**Source extract:**
——

(December 3, 2010 at 9:07 pm)lrh9 Wrote: What's wrong with an imbalance? There are imbalances everywhere. There is nothing that can prove an imbalance is wrong. In fact, people naturally chose imbalance. If it is a life and death decision between me and someone else chances are I'm going to try to do something to ensure that I live instead of the other person.
But let's use a hypothetical to discuss this. Say that you are in an accident and left in a coma. You are taken to a private hospital. One of their rules is that only one person may see someone in the hospital at a time, and each person is allowed to have an hour. Say that your wounds are fatal. You are going to die within the next hour. Say that I come to the hospital to visit you, and I arrive before your hypothetical partner whom you love very much. How would your system work to ensure that your partner got to spend your last hour alive with you without giving your partner or your status as a couple any preferential legal treatment over me? Or would you be such a bastard as to not give a damn who was in that room?
You've missed the point but, sure, I'll play this game.
I love many people, why should my wife get that hour over my mother or children? And since this is a discussion on government given rights to married groups in preferance to single men/women, why the hell does the government even have a say in this? Frack that, they have NO idea who I would want there beside me so with their intervention odds are they would guarentee someone I didn't want was there.
Regardless, on the actual topic, the point was that if we look at three households, one has a single man living in it and the other a married couple and the other an unmarried couple who are just there to save rent. If the houses and other costs are proportionate to the number of people living in them and are essentially treated as equal in every way as far as cost go. Why should the technically married couple have to spend less than a single man or unmarried couple?
Since I am not sure if I explained that right.. With all else being equal, why should a marrage contract make you a higher class of citizen and give you benefits that a single adult or unmarried couple are denied.

——

**What to work on:**
**a)** From the forum post above, extract the passage word for word. Begin at the words "I love many" and stop after "want was there.".
**b)** Condense the paragraph of the forum post that opens with "Regardless, on the actual topic" into a short list that keeps its main facts.
**c)** Answer these questions from the forum post, each on its own line:
(i) In the hospital hypothetical, how much time is each visitor allowed?
(ii) Besides a wife, whom does the reply name as people who might get that hour instead?
(iii) How many households does the reply compare?

——

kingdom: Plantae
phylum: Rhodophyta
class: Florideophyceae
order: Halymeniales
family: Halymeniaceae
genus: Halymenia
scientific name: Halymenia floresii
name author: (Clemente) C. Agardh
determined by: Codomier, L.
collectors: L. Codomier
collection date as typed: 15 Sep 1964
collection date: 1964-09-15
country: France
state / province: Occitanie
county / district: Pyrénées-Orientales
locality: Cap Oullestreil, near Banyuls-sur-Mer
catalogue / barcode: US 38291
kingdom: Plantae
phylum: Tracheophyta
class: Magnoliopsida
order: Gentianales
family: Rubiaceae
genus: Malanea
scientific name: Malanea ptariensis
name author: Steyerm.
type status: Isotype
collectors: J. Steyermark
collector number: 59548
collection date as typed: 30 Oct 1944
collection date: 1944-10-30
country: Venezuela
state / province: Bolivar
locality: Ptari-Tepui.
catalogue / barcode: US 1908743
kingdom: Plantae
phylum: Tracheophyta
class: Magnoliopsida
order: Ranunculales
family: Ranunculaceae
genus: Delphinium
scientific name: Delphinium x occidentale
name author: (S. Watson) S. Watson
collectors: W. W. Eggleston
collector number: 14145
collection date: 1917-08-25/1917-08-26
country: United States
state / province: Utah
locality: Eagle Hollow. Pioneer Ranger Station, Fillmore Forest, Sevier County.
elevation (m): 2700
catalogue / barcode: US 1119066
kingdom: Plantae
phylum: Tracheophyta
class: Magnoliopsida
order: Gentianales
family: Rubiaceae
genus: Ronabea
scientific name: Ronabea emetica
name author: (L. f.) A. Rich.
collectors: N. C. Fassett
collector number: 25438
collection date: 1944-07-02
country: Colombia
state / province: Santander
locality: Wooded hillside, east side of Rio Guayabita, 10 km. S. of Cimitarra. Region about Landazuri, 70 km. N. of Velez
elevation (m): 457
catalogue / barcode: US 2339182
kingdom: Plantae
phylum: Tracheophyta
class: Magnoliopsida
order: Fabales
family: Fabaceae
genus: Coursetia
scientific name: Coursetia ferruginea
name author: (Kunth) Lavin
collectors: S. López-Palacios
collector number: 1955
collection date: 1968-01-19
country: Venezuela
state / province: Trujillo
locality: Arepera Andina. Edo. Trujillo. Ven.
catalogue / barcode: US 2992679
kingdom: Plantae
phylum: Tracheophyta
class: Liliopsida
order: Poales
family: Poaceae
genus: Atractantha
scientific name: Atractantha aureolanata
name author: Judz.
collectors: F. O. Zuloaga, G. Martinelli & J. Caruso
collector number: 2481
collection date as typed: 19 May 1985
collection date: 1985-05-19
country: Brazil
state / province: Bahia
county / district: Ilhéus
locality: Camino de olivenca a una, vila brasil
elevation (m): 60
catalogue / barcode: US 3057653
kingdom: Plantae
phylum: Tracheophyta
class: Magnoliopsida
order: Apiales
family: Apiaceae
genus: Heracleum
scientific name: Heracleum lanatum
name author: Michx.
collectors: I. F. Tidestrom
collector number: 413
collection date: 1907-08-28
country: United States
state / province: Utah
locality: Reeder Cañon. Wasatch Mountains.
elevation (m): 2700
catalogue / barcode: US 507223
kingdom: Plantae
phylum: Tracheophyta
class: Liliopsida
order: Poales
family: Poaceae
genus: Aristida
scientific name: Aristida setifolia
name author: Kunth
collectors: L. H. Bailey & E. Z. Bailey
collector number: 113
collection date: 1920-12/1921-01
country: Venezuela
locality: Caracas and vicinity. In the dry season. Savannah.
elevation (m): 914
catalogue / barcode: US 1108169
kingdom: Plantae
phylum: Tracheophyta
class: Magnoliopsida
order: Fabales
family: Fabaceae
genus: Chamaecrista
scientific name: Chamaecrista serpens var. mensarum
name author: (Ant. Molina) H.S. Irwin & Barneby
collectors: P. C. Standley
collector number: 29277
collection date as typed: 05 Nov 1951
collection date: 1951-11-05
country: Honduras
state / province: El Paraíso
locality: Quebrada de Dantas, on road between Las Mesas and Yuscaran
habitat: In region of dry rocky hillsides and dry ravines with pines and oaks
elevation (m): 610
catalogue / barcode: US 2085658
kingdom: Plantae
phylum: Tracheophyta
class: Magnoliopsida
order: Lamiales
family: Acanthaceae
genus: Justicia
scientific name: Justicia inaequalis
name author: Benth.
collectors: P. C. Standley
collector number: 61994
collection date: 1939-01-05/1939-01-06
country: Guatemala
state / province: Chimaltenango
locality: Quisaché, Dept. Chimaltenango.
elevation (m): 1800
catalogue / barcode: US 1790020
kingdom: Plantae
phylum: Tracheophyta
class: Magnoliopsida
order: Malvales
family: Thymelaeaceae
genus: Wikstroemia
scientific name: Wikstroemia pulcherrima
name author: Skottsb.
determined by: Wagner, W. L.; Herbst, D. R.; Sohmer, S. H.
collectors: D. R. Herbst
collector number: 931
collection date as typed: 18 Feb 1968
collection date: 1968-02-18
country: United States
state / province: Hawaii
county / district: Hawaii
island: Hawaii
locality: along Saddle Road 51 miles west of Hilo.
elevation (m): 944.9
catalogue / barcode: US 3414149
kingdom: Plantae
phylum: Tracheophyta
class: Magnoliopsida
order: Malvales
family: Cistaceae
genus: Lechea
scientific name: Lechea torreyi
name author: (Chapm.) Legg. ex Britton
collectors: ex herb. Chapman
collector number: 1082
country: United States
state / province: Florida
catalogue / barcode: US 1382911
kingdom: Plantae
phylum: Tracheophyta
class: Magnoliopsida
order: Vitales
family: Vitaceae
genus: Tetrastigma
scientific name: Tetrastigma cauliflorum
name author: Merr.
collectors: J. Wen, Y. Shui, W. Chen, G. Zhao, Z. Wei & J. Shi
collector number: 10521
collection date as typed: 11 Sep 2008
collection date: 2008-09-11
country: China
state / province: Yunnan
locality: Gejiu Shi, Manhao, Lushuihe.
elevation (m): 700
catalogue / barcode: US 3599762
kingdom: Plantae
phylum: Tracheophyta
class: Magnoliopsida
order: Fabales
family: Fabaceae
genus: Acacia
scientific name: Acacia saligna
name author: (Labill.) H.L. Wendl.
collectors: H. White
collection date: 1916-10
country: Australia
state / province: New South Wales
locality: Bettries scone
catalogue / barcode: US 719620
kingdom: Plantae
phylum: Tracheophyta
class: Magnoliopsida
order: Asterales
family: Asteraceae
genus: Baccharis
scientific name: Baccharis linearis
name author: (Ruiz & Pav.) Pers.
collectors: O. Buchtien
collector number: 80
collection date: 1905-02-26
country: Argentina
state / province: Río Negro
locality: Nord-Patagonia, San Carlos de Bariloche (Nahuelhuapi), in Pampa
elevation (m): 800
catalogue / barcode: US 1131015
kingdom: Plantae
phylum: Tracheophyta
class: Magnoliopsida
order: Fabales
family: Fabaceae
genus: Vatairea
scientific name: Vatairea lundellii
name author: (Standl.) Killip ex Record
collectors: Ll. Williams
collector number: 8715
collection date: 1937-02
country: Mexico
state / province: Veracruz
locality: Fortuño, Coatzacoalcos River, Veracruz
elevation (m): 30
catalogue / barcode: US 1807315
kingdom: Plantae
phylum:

——

**Responses by task:**
**a)**
I love many people, why should my wife get that hour over my mother or children? And since this is a discussion on government given rights to married groups in preferance to single men/women, why the hell does the government even have a say in this? Frack that, they have NO idea who I would want there beside me so with their intervention odds are they would guarentee someone I didn't want was there.

**b)**
- Three households are compared: one with a single man, one with a married couple, and one with an unmarried couple living together to save rent.
- Housing and other costs are proportionate to the number of occupants, and the households are treated as equal in every way with respect to cost.
- The question is why the married couple should have to spend less than the single man or the unmarried couple.

**c)**
(i) Each visitor is allowed an hour.
(ii) The reply names a mother or children.
(iii) It compares three households.